How To Create A Fun Company Culture?
Fun Company Culture : We know that “just work and no play” can lead to less productive and dissatisfied workers. As early as the 1930s, management researchers Elton Mayo and Mary Parker Follett noted that aspects of human nature, such as relationships, were important motivators in the workplace. It was a radical departure from Henry Ford’s statement that “men work for two reasons. One is for salary, and the other for fear of losing their jobs.
There was no time for fun in the world of scientific management and the stopwatch-driven efficiency movement of the early 1900s. But the script for a fun-environment workplace was rewritten by Silicon Valley startups during the boom. of the dot coms. This script is now epitomized by the office perks of tech companies like Google. These range variously from music and art studios, miniature golf courses, ping-pong tables, foosball, climbing walls, and even nap pods.
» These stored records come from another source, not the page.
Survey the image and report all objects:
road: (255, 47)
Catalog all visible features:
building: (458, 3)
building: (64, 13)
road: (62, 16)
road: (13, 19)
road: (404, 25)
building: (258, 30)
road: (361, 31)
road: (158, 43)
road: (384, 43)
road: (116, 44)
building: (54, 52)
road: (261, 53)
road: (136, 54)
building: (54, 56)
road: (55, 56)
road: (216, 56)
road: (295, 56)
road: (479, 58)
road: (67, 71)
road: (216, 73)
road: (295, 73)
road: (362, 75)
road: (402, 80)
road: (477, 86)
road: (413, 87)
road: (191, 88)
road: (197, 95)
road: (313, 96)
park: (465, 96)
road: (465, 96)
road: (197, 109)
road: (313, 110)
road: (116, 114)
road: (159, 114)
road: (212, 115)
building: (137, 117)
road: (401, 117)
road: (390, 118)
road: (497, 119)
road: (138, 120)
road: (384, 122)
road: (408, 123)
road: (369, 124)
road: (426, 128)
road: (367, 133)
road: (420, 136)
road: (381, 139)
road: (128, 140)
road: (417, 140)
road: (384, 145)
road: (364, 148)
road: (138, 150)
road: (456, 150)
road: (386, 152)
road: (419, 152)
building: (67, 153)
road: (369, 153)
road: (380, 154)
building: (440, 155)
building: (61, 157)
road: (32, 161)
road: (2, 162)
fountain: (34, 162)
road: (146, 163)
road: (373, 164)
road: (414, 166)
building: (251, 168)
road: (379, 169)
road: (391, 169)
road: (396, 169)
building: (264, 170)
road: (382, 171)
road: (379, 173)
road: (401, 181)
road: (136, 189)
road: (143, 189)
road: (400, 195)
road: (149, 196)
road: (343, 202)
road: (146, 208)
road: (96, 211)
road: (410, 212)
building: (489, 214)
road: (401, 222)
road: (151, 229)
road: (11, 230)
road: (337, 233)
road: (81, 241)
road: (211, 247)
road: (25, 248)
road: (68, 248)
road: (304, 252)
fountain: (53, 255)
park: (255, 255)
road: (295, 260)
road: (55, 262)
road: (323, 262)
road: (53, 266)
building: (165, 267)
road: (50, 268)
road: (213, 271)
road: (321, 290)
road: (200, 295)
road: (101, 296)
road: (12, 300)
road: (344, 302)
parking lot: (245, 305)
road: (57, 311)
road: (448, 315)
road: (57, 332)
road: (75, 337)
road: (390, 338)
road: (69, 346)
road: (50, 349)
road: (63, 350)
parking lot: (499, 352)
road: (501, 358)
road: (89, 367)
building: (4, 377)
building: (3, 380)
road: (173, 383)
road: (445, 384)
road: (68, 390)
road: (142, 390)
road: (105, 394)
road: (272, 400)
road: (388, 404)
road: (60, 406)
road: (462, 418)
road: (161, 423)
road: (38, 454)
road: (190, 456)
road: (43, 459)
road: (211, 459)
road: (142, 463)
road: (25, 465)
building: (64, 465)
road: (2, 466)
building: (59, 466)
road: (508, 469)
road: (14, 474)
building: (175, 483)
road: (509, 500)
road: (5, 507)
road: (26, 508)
As well as making work life more enjoyable, there is strong evidence that having fun in the workplace has a powerful impact in terms of organizational benefits.
Fun in the workplace can also foster more positive attitudes, help teams become more cohesive, and help people deal with or recover from stressful work experiences while helping to develop stronger relationships.
So how can companies properly create a pro-fun culture and environment, with the right activities, to capture these benefits? An important lesson for CEOs is that fun in the workplace is highly subjective. Some employees may try to get to know their co-workers better during happy hour, viewing it as an opportunity to have fun and build camaraderie and team spirit. For others, however, this could fill them with fear.
There are a variety of factors that affect how people judge events as fun or not.
Have Fun Voluntarily
The more voluntary activity is, the more likely people are to see it as fun and enjoy participating. But that means being truly voluntary, as opposed to an activity that is technically voluntary, but where people still feel pressure to participate.
Fun From The Top
Workers are also likely to value fun in the workplace more if CEOs and leaders support fun. In simple terms, it’s the difference between a CEO who, as everyone rushes to the break room for birthday cake, remarks “great, let’s celebrate and then get back to the job.”
Since organic fun is more effective than manufactured fun, it makes sense for CEOs to create an environment where employees initiate and organize various fun activities, rather than themselves.
Work pressure is also a factor. Employees with a heavy workload may see fun events as obstacles in their schedules.
Recognize Different Personalities
Personality traits are important. Optimistic people with a positive approach to life are more likely to welcome fun activities. Companies that have a strong culture of fun and believe in the benefits of hiring people who fit their culture are more likely to have employees who share the fun as a common value.
Types Of Fun
The difference is in the type of activity. Research suggests that events involving food, personal milestone celebrations, and workplace outings are better received.
But companies can also design physical spaces that encourage socialization and interaction in the workplace. They can also use newcomer onboarding and orientation as an opportunity to show that the company is open to fun and wants to encourage those kinds of interactions.
They are characterized by a willingness to blur the lines between work and non-work, and a desire to be themselves in their work life.
When it comes to competing for talent and building great teams with engaged workforces, companies that provide an environment where employees can have a little fun are likely to come out on top.